The results of this in vitro study suggest that iclaprim may be a useful treatment option for infections caused by MRSA, including those with nonsusceptible phenotypes to daptomycin, linezolid, or vancomycin. Daptomycin, linezolid, and vancomycin are antibiotics that are FDA approved, and the Infectious Diseases Society of America guidelines list these antibiotics as treatment options for skin and skin structure infections (SSSIs) caused by Gram-positive pathogens [10]. New therapeutic options are needed, especially because of reported nonsusceptibility of Gram-positive bacteria to daptomycin, linezolid, and vancomycin and its associated poor outcomes, increased length of stay, healthcare costs, and overall morbidity [1114].

5. Conclusion

In conclusion, the results from this pilot in vitro study show the potent and rapid bactericidal activity of iclaprim against clinical MRSA isolates, including those with nonsusceptible phenotypes to daptomycin, linezolid, or vancomycin.
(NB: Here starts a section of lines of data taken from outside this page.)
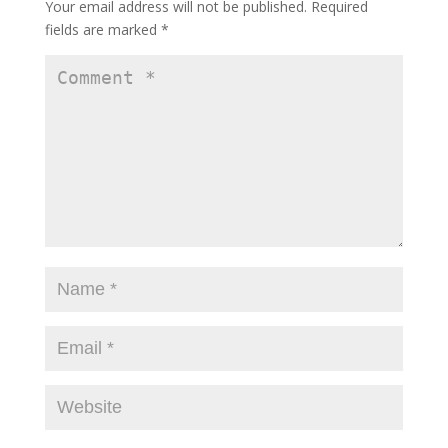
Your email address will not be published.
Required
k
fields are marked
*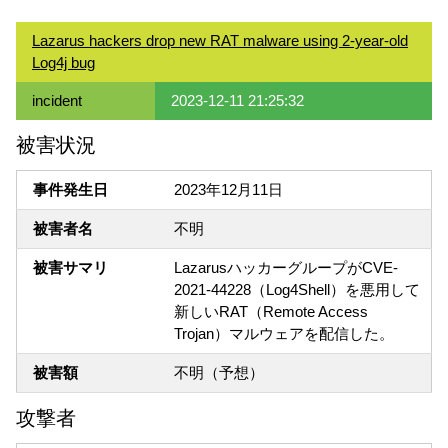
Lazarus hackers drop new RAT malware using 2-year-old
Log4j bug
incident
2023-12-11 21:25:32
被害状況
事件発生日
2023年12月11日
被害者名
不明
被害サマリ
LazarusハッカーグループがCVE-
2021-44228（Log4Shell）を悪用して
新しいRAT（Remote Access
Trojan）マルウェアを配信した。
被害額
不明（予想）
攻撃者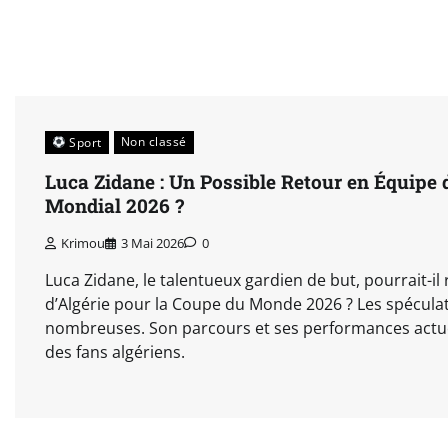
Non classé
Sport
Luca Zidane : Un Possible Retour en Équipe d
Mondial 2026 ?
Krimou
3 Mai 2026
0
Luca Zidane, le talentueux gardien de but, pourrait-il 
d’Algérie pour la Coupe du Monde 2026 ? Les spécul
nombreuses. Son parcours et ses performances actuell
des fans algériens.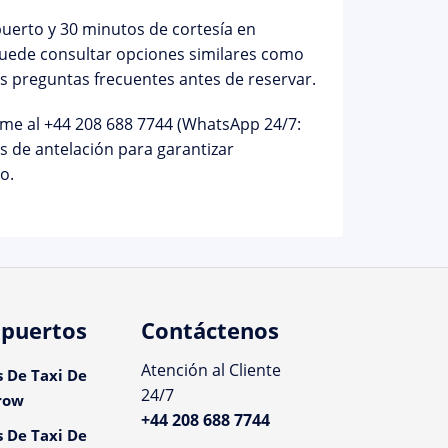
puerto y 30 minutos de cortesía en
 Puede consultar opciones similares como
as
preguntas frecuentes
antes de reservar.
ame al
+44 208 688 7744
(WhatsApp 24/7:
 de antelación para garantizar
o.
puertos
Contáctenos
Atención al Cliente
s De Taxi De
24/7
row
+44 208 688 7744
s De Taxi De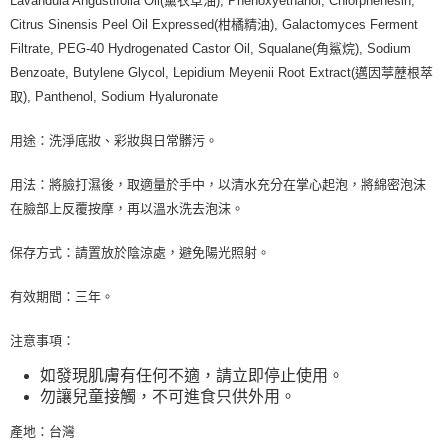
Lavandula Angustifolia Oil(薰衣草油), Phenoxyethanol, Chlorphenesin,
Citrus Sinensis Peel Oil Expressed(柑橘精油), Galactomyces Ferment
Filtrate, PEG-40 Hydrogenated Castor Oil, Squalane(角鯊烷), Sodium
Benzoate, Butylene Glycol, Lepidium Meyenii Root Extract(邁因葶藶根萃
取), Panthenol, Sodium Hyaluronate
用途：洗淨底妝、彩妝與日常髒污。
用法：將臉打濕後，取適量於手中，以清水充分在掌心起泡，將綿密泡沫
在臉部上反覆按摩，再以溫水洗去泡沫。
保存方式：請置放於陰涼處，避免陽光照射。
有效期間：三年。
注意事項：
如發現肌膚有任何不適，請立即停止使用。
勿讓兒童接觸，不可進食只供外用。
產地：台灣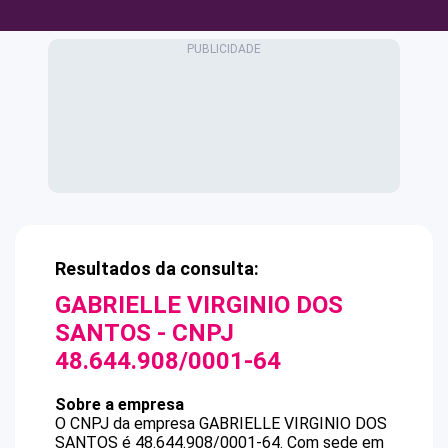
Resultados da consulta:
GABRIELLE VIRGINIO DOS
SANTOS
- CNPJ
48.644.908/0001-64
Sobre a empresa
O CNPJ da empresa
GABRIELLE VIRGINIO DOS
SANTOS
é
48.644.908/0001-64
.
Com sede em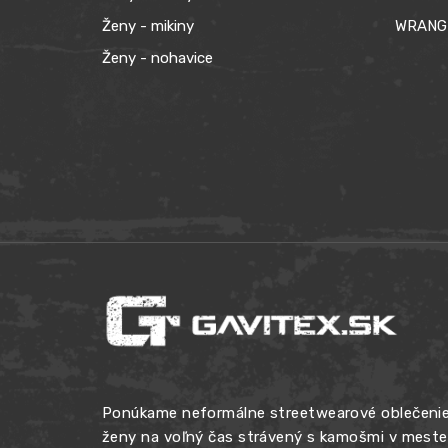
Ženy - mikiny
WRANG
Ženy - nohavice
Ponúkame neformálne streetwearové oblečenie
ženy na voľný čas strávený s kamošmi v meste, 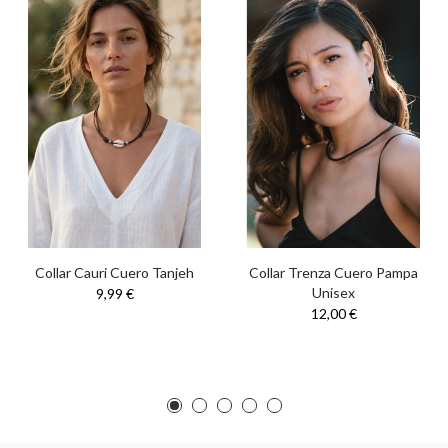
Collar Cauri Cuero Tanjeh
Collar Trenza Cuero Pampa
Unisex
9,99 €
12,00 €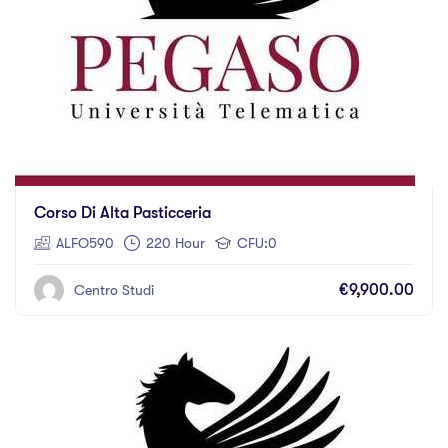
Corso Di Alta Pasticceria
ALFO590
220 Hour
CFU:0
€9,900.00
Centro Studi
Continued surveillance is warranted to track the continued potency of iclaprim, as well as MRSA isolates nonsusceptible to daptomycin, linezolid, and vancomycin and to detect any potential emergence of resistance.

Conflicts of Interest

David B. Huang is an employee of Motif BioSciences. Stephen Hawser was a former employee of Arpida. Daniel F. Sahm was a former employee of Eurofins.

Acknowledgments

This study was funded by Motif BioSciences.